“A great book should leave you with many experiences, and slightly exhausted at the end. You live several lives while reading.” ― William Styron, Conversations with William Styron

Wednesday, July 3, 2013

Out of Breath (The Breathing Series #3) - Rebecca Donovan

"My insides still burned. I considered what I could do to push the torment back into the dark and return to my numb state. I couldn't do it on my own. I needed help. I was desperate."
Emma Thomas is hiding. From everything and everyone... including herself. But she can't hide forever. Her past will find her, and her secrets won't remain quiet---not if she wants to be forgiven. Emma learns that honesty can hurt worse than betrayal, and the truth may cost her the only love she's ever known.

This review was written in two sections, I wrote half of it while reading and the other half when I was done. 
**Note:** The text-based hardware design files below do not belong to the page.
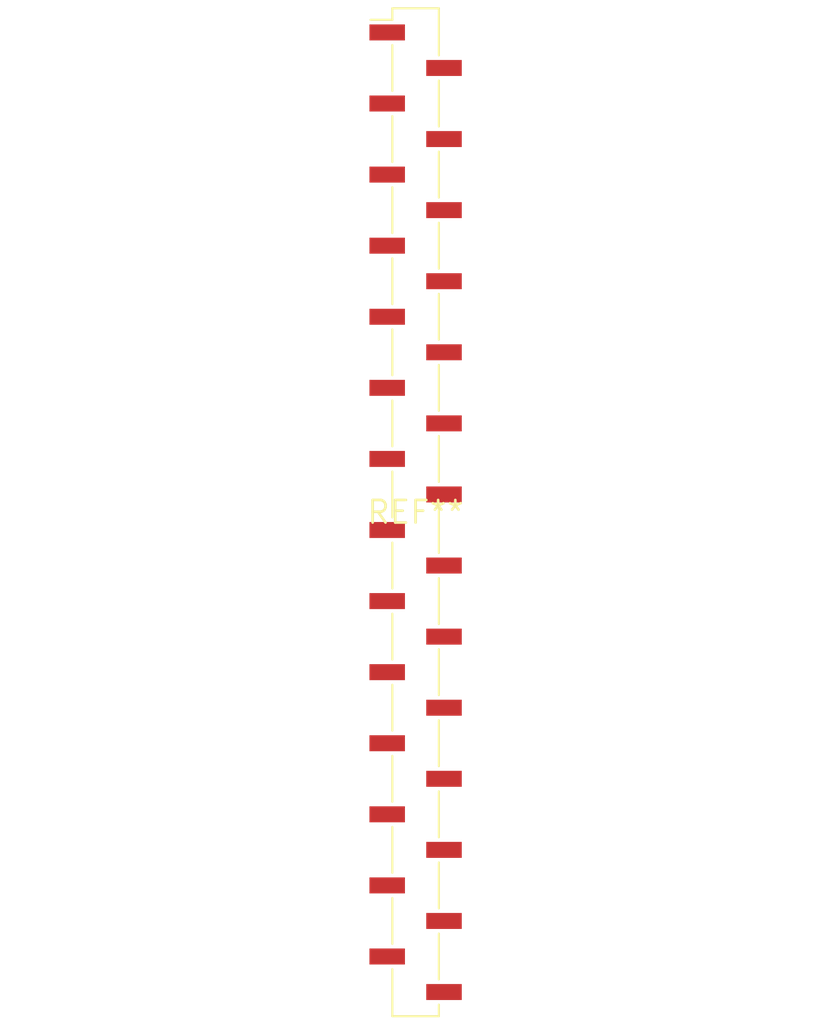
<source format=kicad_pcb>
(kicad_pcb (version 20240108) (generator pcbnew)

  (general
    (thickness 1.6)
  )

  (paper "A4")
  (layers
    (0 "F.Cu" signal)
    (31 "B.Cu" signal)
    (32 "B.Adhes" user "B.Adhesive")
    (33 "F.Adhes" user "F.Adhesive")
    (34 "B.Paste" user)
    (35 "F.Paste" user)
    (36 "B.SilkS" user "B.Silkscreen")
    (37 "F.SilkS" user "F.Silkscreen")
    (38 "B.Mask" user)
    (39 "F.Mask" user)
    (40 "Dwgs.User" user "User.Drawings")
    (41 "Cmts.User" user "User.Comments")
    (42 "Eco1.User" user "User.Eco1")
    (43 "Eco2.User" user "User.Eco2")
    (44 "Edge.Cuts" user)
    (45 "Margin" user)
    (46 "B.CrtYd" user "B.Courtyard")
    (47 "F.CrtYd" user "F.Courtyard")
    (48 "B.Fab" user)
    (49 "F.Fab" user)
    (50 "User.1" user)
    (51 "User.2" user)
    (52 "User.3" user)
    (53 "User.4" user)
    (54 "User.5" user)
    (55 "User.6" user)
    (56 "User.7" user)
    (57 "User.8" user)
    (58 "User.9" user)
  )

  (setup
    (pad_to_mask_clearance 0)
    (pcbplotparams
      (layerselection 0x00010fc_ffffffff)
      (plot_on_all_layers_selection 0x0000000_00000000)
      (disableapertmacros false)
      (usegerberextensions false)
      (usegerberattributes false)
      (usegerberadvancedattributes false)
      (creategerberjobfile false)
      (dashed_line_dash_ratio 12.000000)
      (dashed_line_gap_ratio 3.000000)
      (svgprecision 4)
      (plotframeref false)
      (viasonmask false)
      (mode 1)
      (useauxorigin false)
      (hpglpennumber 1)
      (hpglpenspeed 20)
      (hpglpendiameter 15.000000)
      (dxfpolygonmode false)
      (dxfimperialunits false)
      (dxfusepcbnewfont false)
      (psnegative false)
      (psa4output false)
      (plotreference false)
      (plotvalue false)
      (plotinvisibletext false)
      (sketchpadsonfab false)
      (subtractmaskfromsilk false)
      (outputformat 1)
      (mirror false)
      (drillshape 1)
      (scaleselection 1)
      (outputdirectory "")
    )
  )

  (net 0 "")

  (footprint "PinSocket_1x28_P2.00mm_Vertical_SMD_Pin1Left" (layer "F.Cu") (at 0 0))

)

</source>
To start, I re-read the first two books and realized (while I have been waiting forever!), that at the end of the second book, I was angry with Emma. I don’t think I could admit that to myself the first time…I mean when you think about all she has been through, I don’t think I thought it was okay to be mad at her, but I was. I wanted to scream out, HOW COULD YOU?! How could you leave Evan there without a word, get on a plane and go? How could you break his heart after everything he’s done for you? How could you be so selfish? – Seems harsh to say to the girl who has been through everything Emma has been through, right? But the second time around I realized that is exactly how I felt. Of course this re-read also brought back the knot in my stomach I had at the end of Barely Breathing, and that knot only got worse the hours leading up to Out of Breath.

We spent a looooong time being tortured by pushed back release dates, editing, teasers and the reminders that this is Emma’s story, not Evan’s or Emma and Evan’s story. So when release day was finally here, I waited up til midnight in hopes of starting to ease the tension that had grown in my stomach.

NOPE! The suffering continued. Part of this is my fault, as a reader. I had expectations (as we all do when it comes to sequels). I knew what I wanted, and when it wasn’t happening, I was frustrated and angry. I spent so much time feeling that way, I couldn’t enjoy what I was reading.

Here’s what I didn’t like - I feel like I don’t know this Emma…she’s not the same girl I just left a few days ago (even mad at her, I would say she’s not the same person). I don’t particularly care for these new friends (though I am glad that Sara is with us via the phone). And I feel like I am getting Cole shoved down my throat. I feel like he’s too much like Evan. He’s patient with her, cares about her, lets her set the terms. I want to scream, GO AWAY COLE, I WANT EVAN!!! So I did, to my friends Trish & Cristin who patiently/virtually held my hand through this book. I thought for a while they were going to have to hold my hair back for me because I was making myself sick over this book. It was in these moments particularly that I could hear those words from Rebecca Donovan, this is Emma’s story not Evan’s story. - ugh

So, I tried to like Cole, and it’s not hard to do. He IS a good guy, and he DOES care about Emma but there were two issues….the first being he’s just not Evan and I was too closed minded to see past that, and the second was that I just didn’t like who Emma was with Cole.

WOW! That’s it…at this point, I just really don’t like Emma. It’s carry over from the end of the last book too, but right now, who she is and the way she’s acting…I just don’t like Emma. Is it okay to say that? I don’t feel bad for her right now like I did in previous books. I know what she went through was hell, I cried through the first two books with everything she went through, but even fueled by her past, these choices are hers. And they are making me dislike her.

Honestly, my insides were twisted up through this whole book, and when I finally finished it…I still felt incomplete. I felt like I was meant to suffer through this book, like that was the intention for the readers. And then the epilogue – grrrr. The epilogue felt, sort of useless to me. I mean, I got it, but there was so much more that could have been done with it. And I just didn’t feel like it was a place to end the story. After all the pain, torture and suffering, I felt like I deserved more.

So while the story was my issue, the writing was good and the interchanging POVs – which happen in a back and forth way while you are reading – were actually quite spectacular. I only did a double take on it twice, once was the first time it happened, I had to re-read it because I was confused not realizing the POV had changed to someone else. The second time I think may have been a printing error, one part that was italicized that shouldn’t have been. I have to give Rebecca some major bonus points for this because, it was truly impressive.

I know this review isn’t explaining things all that well, but my frustrations are very specific to the story, and to put them in this review would give away too much. So here’s my advice, if you’ve read the first two you obviously have to read this book but keep in mind it’s not the same story, it’s not the same Emma, and my suggestion would be to keep an open mind. I hope that will help you enjoy it more than I did.